# My Labeoninae Planted tank.



## King-eL (Apr 21, 2010)

Well many people known me as the monster fish guy here and many other forums. I actually been keeping labeoninaes since high school before I got no job yet. Many people actually don't set up this type of community as not really a popular setup but many of these fish are actually being mix with other fish in a community tank.

So here is a video of my expermental 39g planted tank with some labeoniaes in it. I'm still new to plants so my aquascaping skills is not yet the best. Still learning and still need some tips and advises. If this expermental 39g planted becomes a success. I'm turning my 180g and 120g with heavily plants setup.
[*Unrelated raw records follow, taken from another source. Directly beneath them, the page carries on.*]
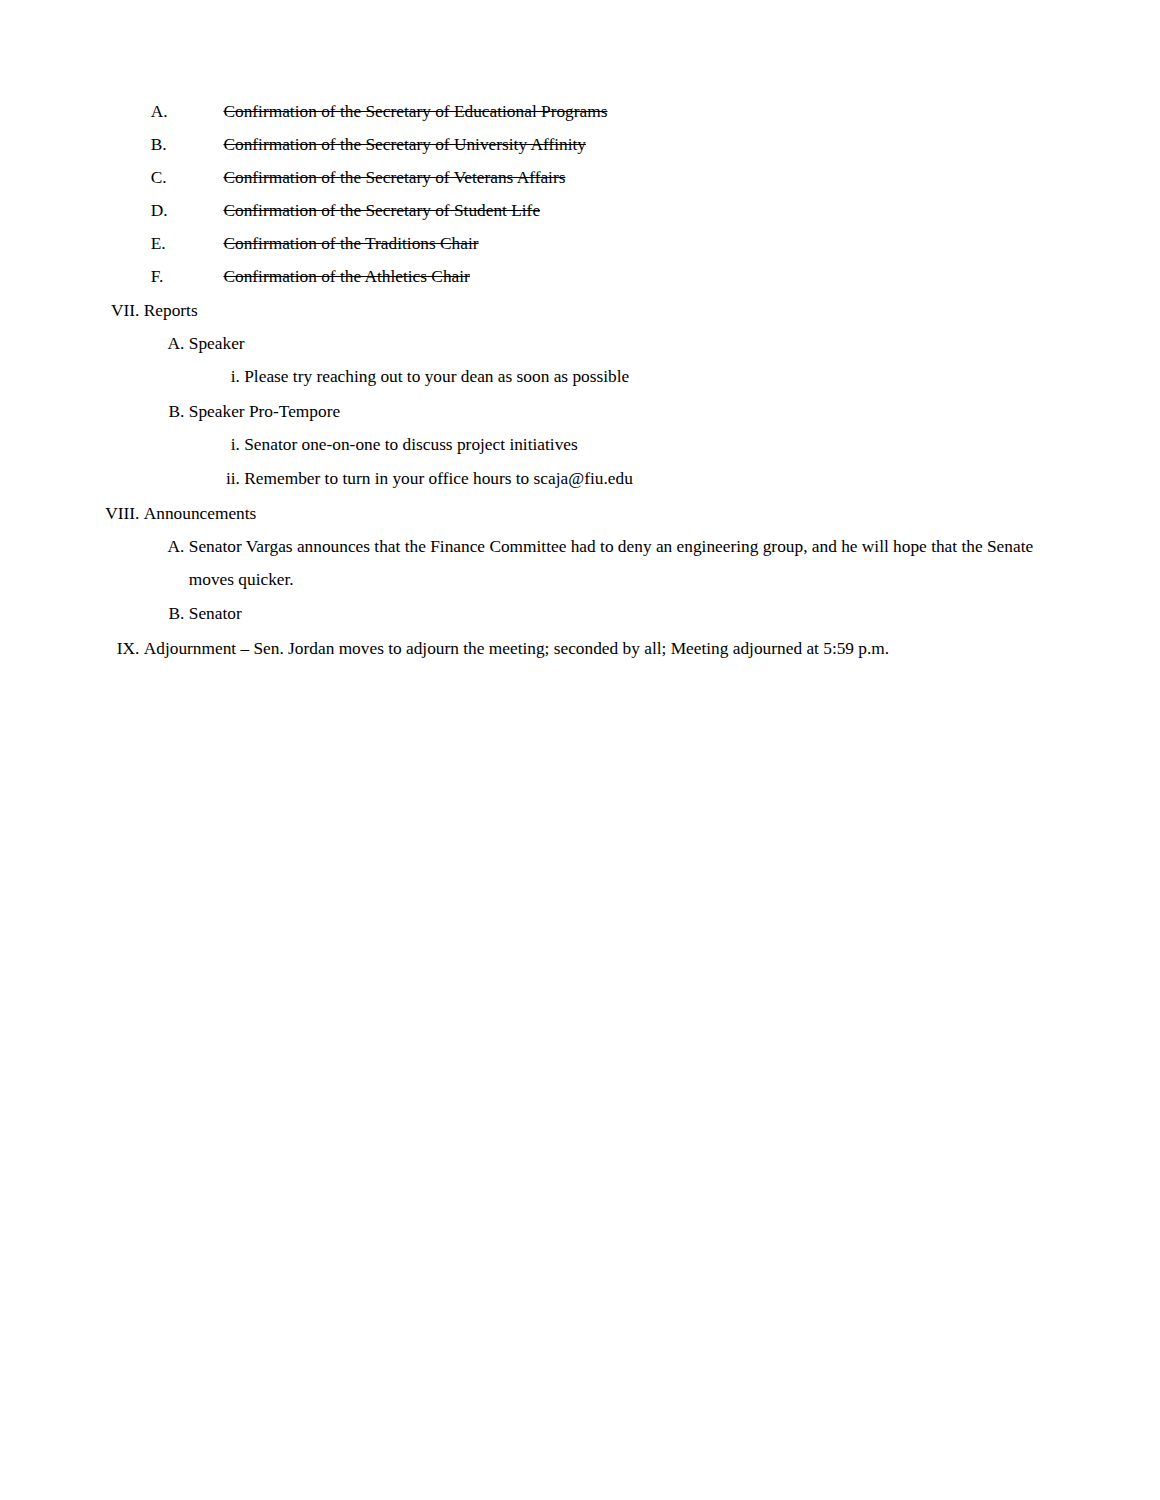A. Confirmation of the Secretary of Educational Programs
B. Confirmation of the Secretary of University Affinity
C. Confirmation of the Secretary of Veterans Affairs
D. Confirmation of the Secretary of Student Life
E. Confirmation of the Traditions Chair
F. Confirmation of the Athletics Chair
Reports
Speaker
Please try reaching out to your dean as soon as possible
Speaker Pro-Tempore
Senator one-on-one to discuss project initiatives
Remember to turn in your office hours to scaja@fiu.edu
Announcements
Senator Vargas announces that the Finance Committee had to deny an engineering group, and he will hope that the Senate moves quicker.
Senator
Adjournment – Sen. Jordan moves to adjourn the meeting; seconded by all; Meeting adjourned at 5:59 p.m.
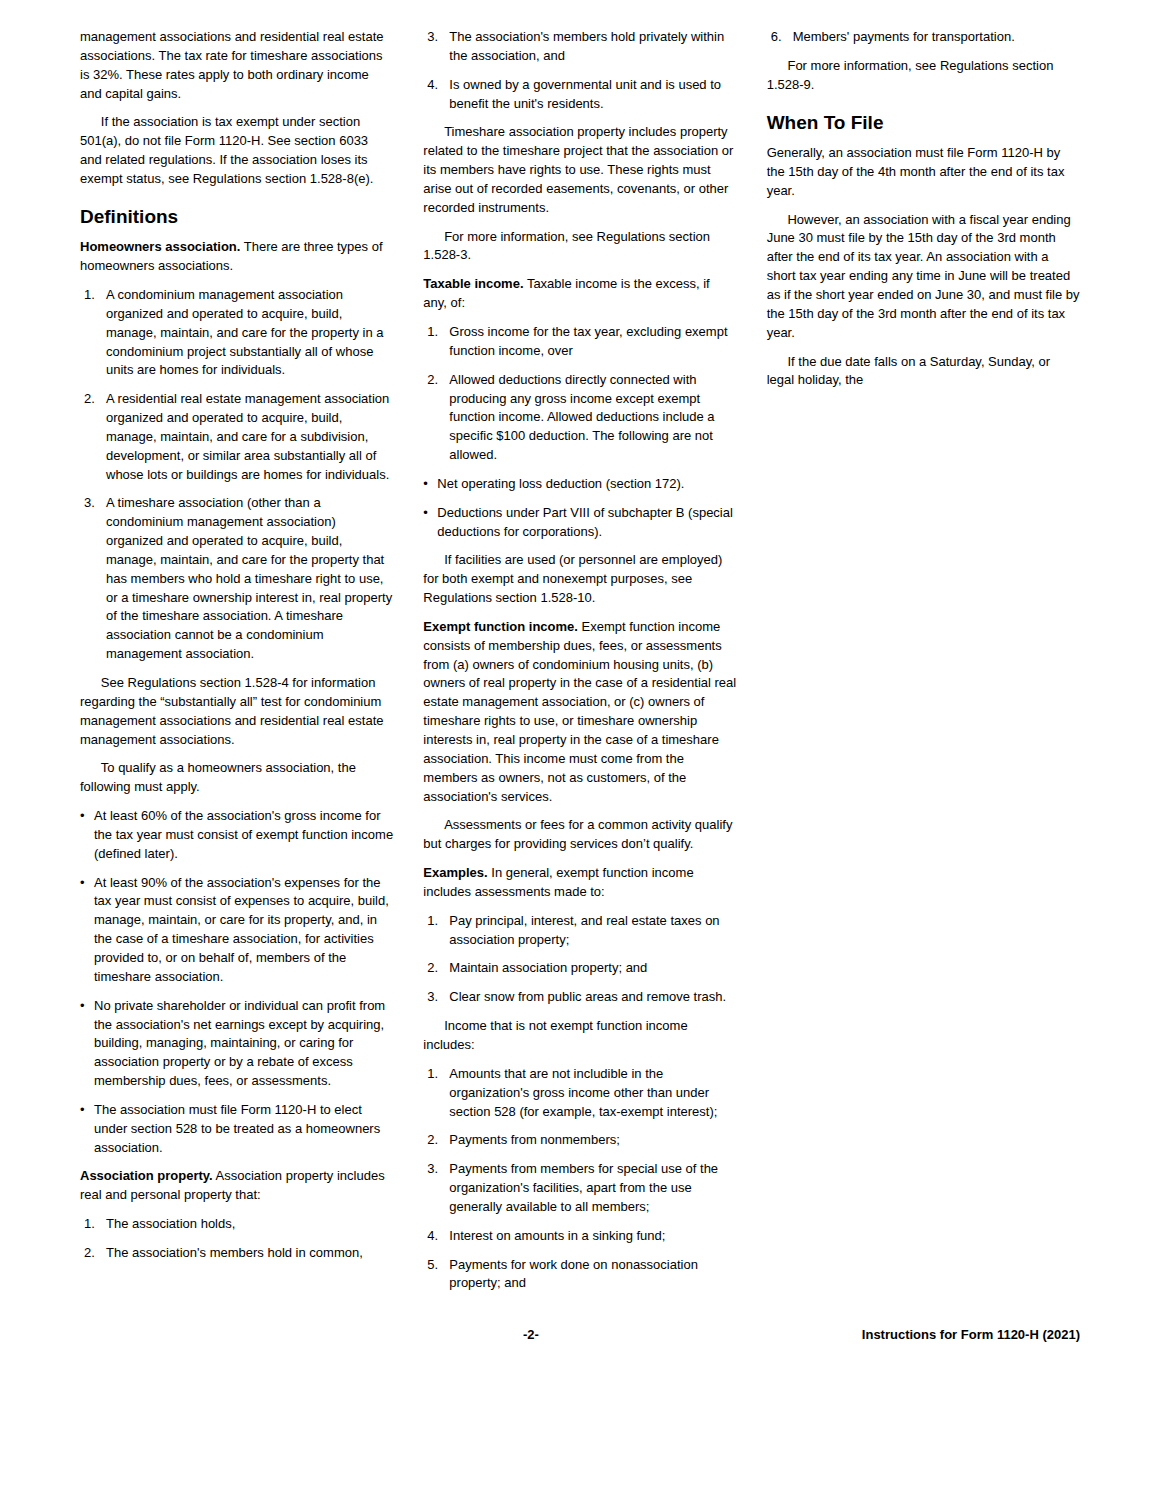management associations and residential real estate associations. The tax rate for timeshare associations is 32%. These rates apply to both ordinary income and capital gains.
If the association is tax exempt under section 501(a), do not file Form 1120-H. See section 6033 and related regulations. If the association loses its exempt status, see Regulations section 1.528-8(e).
Definitions
Homeowners association. There are three types of homeowners associations.
A condominium management association organized and operated to acquire, build, manage, maintain, and care for the property in a condominium project substantially all of whose units are homes for individuals.
A residential real estate management association organized and operated to acquire, build, manage, maintain, and care for a subdivision, development, or similar area substantially all of whose lots or buildings are homes for individuals.
A timeshare association (other than a condominium management association) organized and operated to acquire, build, manage, maintain, and care for the property that has members who hold a timeshare right to use, or a timeshare ownership interest in, real property of the timeshare association. A timeshare association cannot be a condominium management association.
See Regulations section 1.528-4 for information regarding the “substantially all” test for condominium management associations and residential real estate management associations.
To qualify as a homeowners association, the following must apply.
At least 60% of the association's gross income for the tax year must consist of exempt function income (defined later).
At least 90% of the association's expenses for the tax year must consist of expenses to acquire, build, manage, maintain, or care for its property, and, in the case of a timeshare association, for activities provided to, or on behalf of, members of the timeshare association.
No private shareholder or individual can profit from the association's net earnings except by acquiring, building, managing, maintaining, or caring for association property or by a rebate of excess membership dues, fees, or assessments.
The association must file Form 1120-H to elect under section 528 to be treated as a homeowners association.
Association property. Association property includes real and personal property that:
The association holds,
The association's members hold in common,
The association's members hold privately within the association, and
Is owned by a governmental unit and is used to benefit the unit's residents.
Timeshare association property includes property related to the timeshare project that the association or its members have rights to use. These rights must arise out of recorded easements, covenants, or other recorded instruments.
For more information, see Regulations section 1.528-3.
Taxable income. Taxable income is the excess, if any, of:
Gross income for the tax year, excluding exempt function income, over
Allowed deductions directly connected with producing any gross income except exempt function income. Allowed deductions include a specific $100 deduction. The following are not allowed.
Net operating loss deduction (section 172).
Deductions under Part VIII of subchapter B (special deductions for corporations).
If facilities are used (or personnel are employed) for both exempt and nonexempt purposes, see Regulations section 1.528-10.
Exempt function income. Exempt function income consists of membership dues, fees, or assessments from (a) owners of condominium housing units, (b) owners of real property in the case of a residential real estate management association, or (c) owners of timeshare rights to use, or timeshare ownership interests in, real property in the case of a timeshare association. This income must come from the members as owners, not as customers, of the association's services.
Assessments or fees for a common activity qualify but charges for providing services don’t qualify.
Examples. In general, exempt function income includes assessments made to:
Pay principal, interest, and real estate taxes on association property;
Maintain association property; and
Clear snow from public areas and remove trash.
Income that is not exempt function income includes:
Amounts that are not includible in the organization's gross income other than under section 528 (for example, tax-exempt interest);
Payments from nonmembers;
Payments from members for special use of the organization's facilities, apart from the use generally available to all members;
Interest on amounts in a sinking fund;
Payments for work done on nonassociation property; and
Members' payments for transportation.
For more information, see Regulations section 1.528-9.
When To File
Generally, an association must file Form 1120-H by the 15th day of the 4th month after the end of its tax year.
However, an association with a fiscal year ending June 30 must file by the 15th day of the 3rd month after the end of its tax year. An association with a short tax year ending any time in June will be treated as if the short year ended on June 30, and must file by the 15th day of the 3rd month after the end of its tax year.
If the due date falls on a Saturday, Sunday, or legal holiday, the
-2-
Instructions for Form 1120-H (2021)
Labeoninae Tribe (Shark Cyprinids) - YouTube





Fish in the video
1-Black shark (labeo chrysophekadion)
3-Purple shark (labeo boga)
1-Signal barb (labiobarbus festivus)
3-Redtail black shark (epalzeorhynchos bicolor)
3-Redtail black shark (epalzeorhynchos cf. bicolor)
2-Redfinned shark (epalzeorhynchos frenatum)
3-Redfinned shark (epalzeorhynchos frenatum "albino")
1-Rainbow shark (epalzeorhynchos munense)
1-Flying fox (epalzeorhynchos kalopterus)
2-Silver flying fox (crossocheilus reticulatus)
6-Siamese algae eater (crossocheilus langei)
3-Siamese algae eater (crossocheilus atrilimes)
3-False flying fox (garra cambodgiensis)
3-Stone roller (garra annandalei)
2-Panda garra (garra flavatra)
1-Chinese algae eater (gyrinocheilos aymonieri)
3-Chinese algae eater (gyrinocheilos aymonieri "xanthic")


----------



## pandamom (Jul 16, 2013)

Looks really cool. Good job!!


----------



## Reckon (Jul 25, 2012)

The fish really seem to like the plants


----------



## King-eL (Apr 21, 2010)

Reckon said:


> The fish really seem to like the plants


They do love plants and some they love it so much that they will eat the softer leaves if no BBA algae around.


----------



## King-eL (Apr 21, 2010)

I'm actually still looking for more especially other species from labeoninae tribe. I used to have genus bangana but they all jump out. Also I'm looking for other Siamese algae eater such as crossocheilus oblongus (the true siamese algae eater), crossocheilus sp. "citripinnis" (bluntnose siamese algae eater), crossocheilus sp. "obscurus" and crossocheilus nigriloba. All these fish have trade name under siamese algae eater but the scientific name crossocheilus siamensis actually no longer exist and it just a synonym to crossocheilus oblongus which I'm having a hard time looking around petstore and online shops.

I keep seeing crossocheilus atrilimes and crossocheilus langei labeled as crossocheilus siamensis of all the stores in BC and around the world that sells the trade name siamese algae eater.


----------